(Document segment)

The outcomes of interest are social and economic preferences (\( Pref_{i} \)) such as altruism, beliefs in cooperation and trust, reciprocity, and attitudes toward government redistributive policies and market institutions. Based on respondents’ answers to the standard questions, we measure these preferences/beliefs (see Table 3), by constructing binary variables which take unity if the respondent agrees (“agree” and “strongly agree”) with the corresponding question, and zero otherwise (“strongly disagree,” “disagree,” and “neither agree nor disagree”). Thus, in the analysis we estimate a linear probability model based on Eq. (1).Footnote 10

Table 3 Definitions of dependent variables.

Regarding the hidden curriculum (\( \varvec{H}_{i} \)), we employ factor analysis to extract factors comprising the hidden curriculum that lie behind actual educational content/practices. The result is shown in Table 4. The reported figures are rotated factor loadings, obtained by polychoric factor analysis using the principle component factor (PCF) method, with an oblique promax rotation. Considering the Kaiser criterion and the Scree test, five factors are retained. The sensitivity of analysis for the measurement of the hidden curriculum is provided in Sect. 5.3.

Table 4 Result of polychoric factor analysis.

The first factor has large loadings for “no display of the national flag” and “no singing of the national anthem.” These practices are thought to be based on reflections of the last World War and associated with leftist political viewpoints, such as anti-war and anti-nationalist ideologies. “Teachers’ strike” is also associated with leftist thinking. Thus, the first factor is referred to as “leftist political thought.” The second factor is strongly related to “no footraces” and “no finishing order.” These practices aim to turn pupils away from competition, and therefore we call this factor “anti-competition.” The third factor consists mainly of “group learning,” “reading before class,” “emergency drill on September 1,” and “target-based evaluation.” We refer to this factor as “participation & cooperation,” because most of these practices require pupils’ active participation and/or cooperation amongst each other. Note that “target-based evaluation” often includes, in the list of evaluation items, behaviors such as compassion toward and cooperation with others as well as academic achievement. The fourth factor is related to “Kolkhoz and Sovkhoz,” “kid’s bank,” “scale evaluation” and “statue of hard work (a statue of Kinjiro Ninomiya reading a book while walking and carrying firewood on his back).” Because these educational practices aim to teach the importance of industriousness, we call this factor “hard work & effort.” The final factor is strongly related to “anti-discrimination education,” “school trip to Hiroshima or Nagasaki,” and “school assembly on atomic bomb day,” and is referred to as “human rights & peace.” “Gender-segregated class number” has small factor loadings for all five factors. Segregation by gender is associated with traditional Japanese thought, and this might be the reason this practice has a relatively large positive loading for Factor 4 (“hard work & effort”) and negative loading for Factor 2 (“anti-competition”) because industriousness is also related to traditional values in Japan.

Figure 1 maps average scores of the five factors by prefecture. As seen in the figure, our proxies for the hidden curriculum vary widely between prefectures. While “leftist political thought” (Panel A), “anti-competition” (Panel B), and “hard work & effort” (Panel D) appear dispersed nationwide, both “participation & cooperation” (Panel C) and “human rights & peace” (Panel E) have a regional tendency. In this case, the former is practiced more in central Japan and the latter in western Japan. Note, however, that the hidden curriculum is not uniform within a prefecture. The two-level nested analysis of variance (ANOVA) in Table A1 in Online Appendix I shows that while the between-prefecture (at the age of 12) variation is much larger than the between-municipality (city/ward/county at the age of 12) variation for all five factors, between-municipality variation is also larger than within-municipality variation. This indicates that the hidden curriculum differs largely between prefectures, but also between schools within the same prefecture.

(End Document segment)
(Collected data)

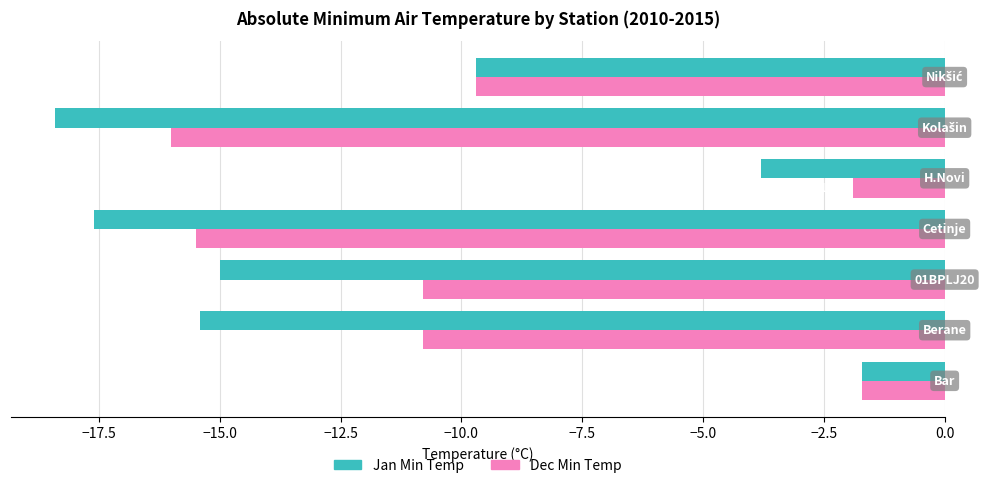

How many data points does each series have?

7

(End Collected data)

▶ [Exercise aim]: Summarize the passage on measuring preferences and the hidden curriculum in three sentences.

▶ [Answer section]: Social and economic preferences such as altruism, trust, reciprocity, and attitudes toward redistribution and market institutions are measured as binary variables that equal one when respondents agree or strongly agree, and they are estimated with a linear probability model. Polychoric factor analysis of school practices yields five hidden-curriculum factors: "leftist political thought," "anti-competition," "participation & cooperation," "hard work & effort," and "human rights & peace." These factors vary widely between prefectures, with "participation & cooperation" practiced more in central Japan and "human rights & peace" more in western Japan, but they also differ between schools within the same prefecture.